La sfida tecnica principale risiede nell’abisso di densità che separa l’aria dall’acqua. Ciò che è perfetto per il sostentamento in volo risulta spesso eccessivo e inefficiente per il nuoto. Mentre gli uccelli reali risolvono il problema ripiegando le ali sott’acqua, i ricercatori hanno optato per una soluzione meccanicamente più snella: un design alare estremamente flessibile. Questo permette al robot di battere le ali ad alta frequenza (circa 10 Hz) in aria e di passare a un ritmo molto più lento e potente (~1 Hz) una volta immerso, il tutto gestito dallo stesso sistema motorio.
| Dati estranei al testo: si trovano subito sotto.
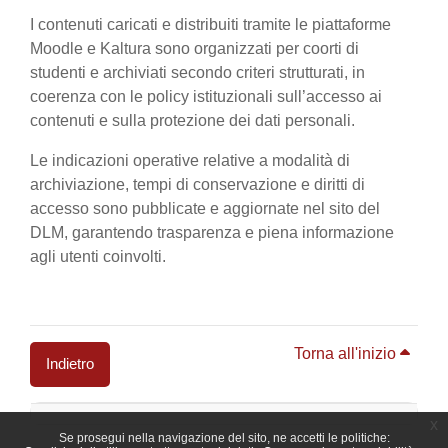
I contenuti caricati e distribuiti tramite le piattaforme
Moodle e Kaltura sono organizzati per coorti di
studenti e archiviati secondo criteri strutturati, in
coerenza con le policy istituzionali sull’accesso ai
contenuti e sulla protezione dei dati personali.
Le indicazioni operative relative a modalità di
archiviazione, tempi di conservazione e diritti di
accesso sono pubblicate e aggiornate nel sito del
DLM, garantendo trasparenza e piena informazione
agli utenti coinvolti.
Torna all'inizio
Indietro
Blocchi
x
Se prosegui nella navigazione del sito, ne accetti le politiche:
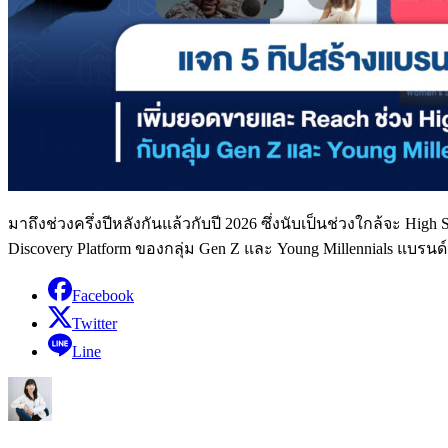
มาถึงช่วงครึ่งปีหลังกันแล้วกับปี 2026 ซึ่งนับเป็นช่วงใกล้จะ 
Discovery Platform ของกลุ่ม Gen Z และ Young Millennials แบรนด
Facebook
Twitter
Line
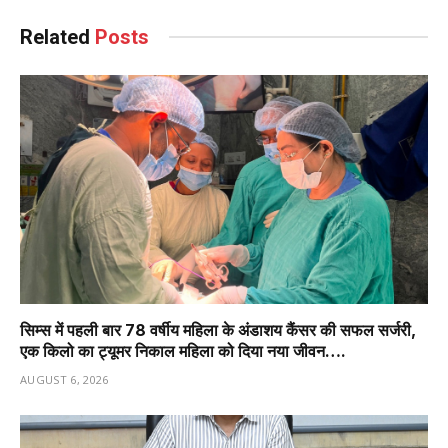
Related
Posts
सिम्स में पहली बार 78 वर्षीय महिला के अंडाशय कैंसर की सफल सर्जरी,
एक किलो का ट्यूमर निकाल महिला को दिया नया जीवन….
AUGUST 6, 2026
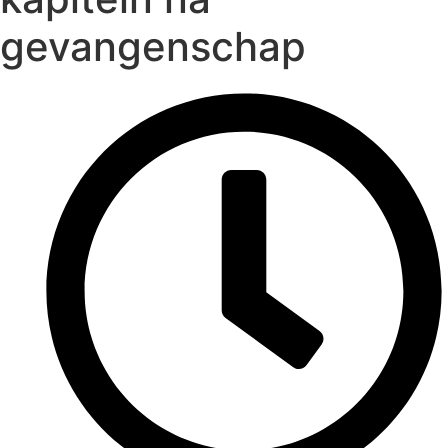
gevangenschap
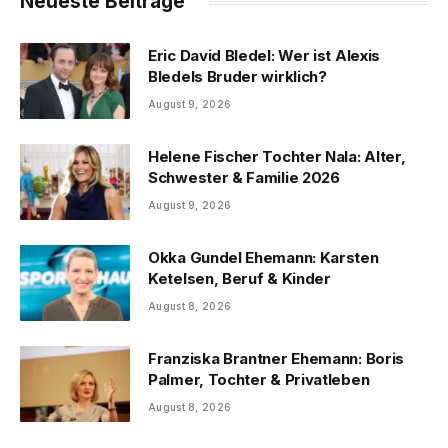
Neueste Beiträge
Eric David Bledel: Wer ist Alexis
Bledels Bruder wirklich?
August 9, 2026
Helene Fischer Tochter Nala: Alter,
Schwester & Familie 2026
August 9, 2026
Okka Gundel Ehemann: Karsten
Ketelsen, Beruf & Kinder
August 8, 2026
Franziska Brantner Ehemann: Boris
Palmer, Tochter & Privatleben
August 8, 2026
Riuscire a uscire dall’acqua è l’ostacolo più duro, descritto come la fase a più alto dispendio energetico dell’intero ciclo operativo. Il team ha scoperto che l’angolo di uscita è il fattore critico: il robot deve bucare la superficie con un’inclinazione di circa 70 gradi per riuscire a riprendere il volo con successo. Per risolvere il dilemma del peso — una scocca stagna tradizionale renderebbe il robot troppo pesante per decollare — il team ha impermeabilizzato singolarmente ogni componente elettronico. Una mossa astuta che elimina la necessità di un involucro esterno pesante e rende l’intero sistema naturalmente idrostatico.
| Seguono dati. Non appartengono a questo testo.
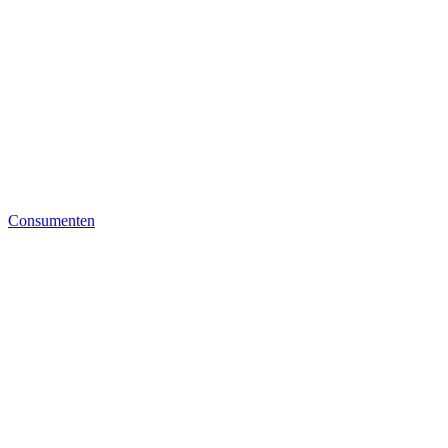
Consumenten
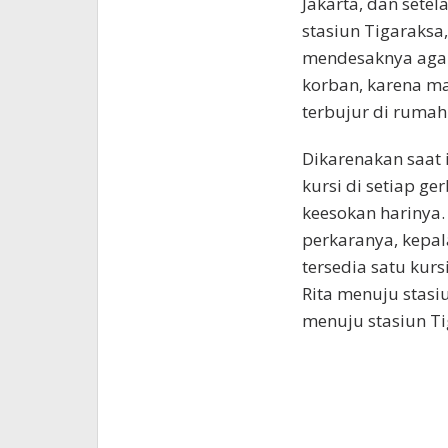
Jakarta, dan setel
stasiun Tigaraksa
mendesaknya agar
korban, karena m
terbujur di rumah
Dikarenakan saat 
kursi di setiap ge
keesokan harinya.
perkaranya, kepa
tersedia satu kurs
Rita menuju stasi
menuju stasiun T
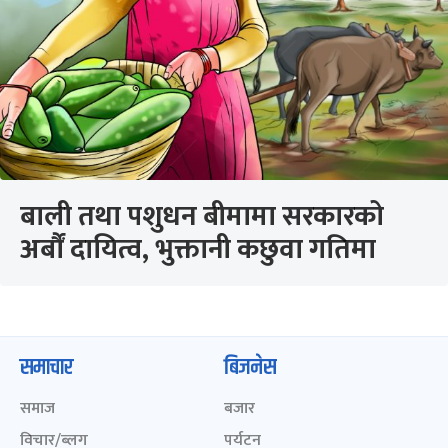
बाली तथा पशुधन बीमामा सरकारको
अर्बौं दायित्व, भुक्तानी कछुवा गतिमा
समाचार
बिजनेस
समाज
बजार
विचार/ब्लग
पर्यटन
Perché questa è una svolta?
I droni a elica sono rumorosi e le loro pale ad alta velocità rappresentano un pericolo costante, specialmente nelle ricerche ecologiche più sensibili. Un robot ad ali battenti è intrinsecamente più sicuro, silenzioso e meno invasivo per l’ambiente. Gli ideatori immaginano un futuro in cui un ricercatore possa trasportare uno di questi droni nello zaino, lanciarlo dalla riva, farlo volare verso coordinate GPS precise, farlo immergere per raccogliere campioni o dati e poi vederlo tornare alla base in volo. Questo approccio ibrido promette di sbloccare nuovi metodi a basso impatto per il monitoraggio ambientale e la ricerca oceanografica, arrivando dove i robot esclusivamente aerei o acquatici non possono arrivare.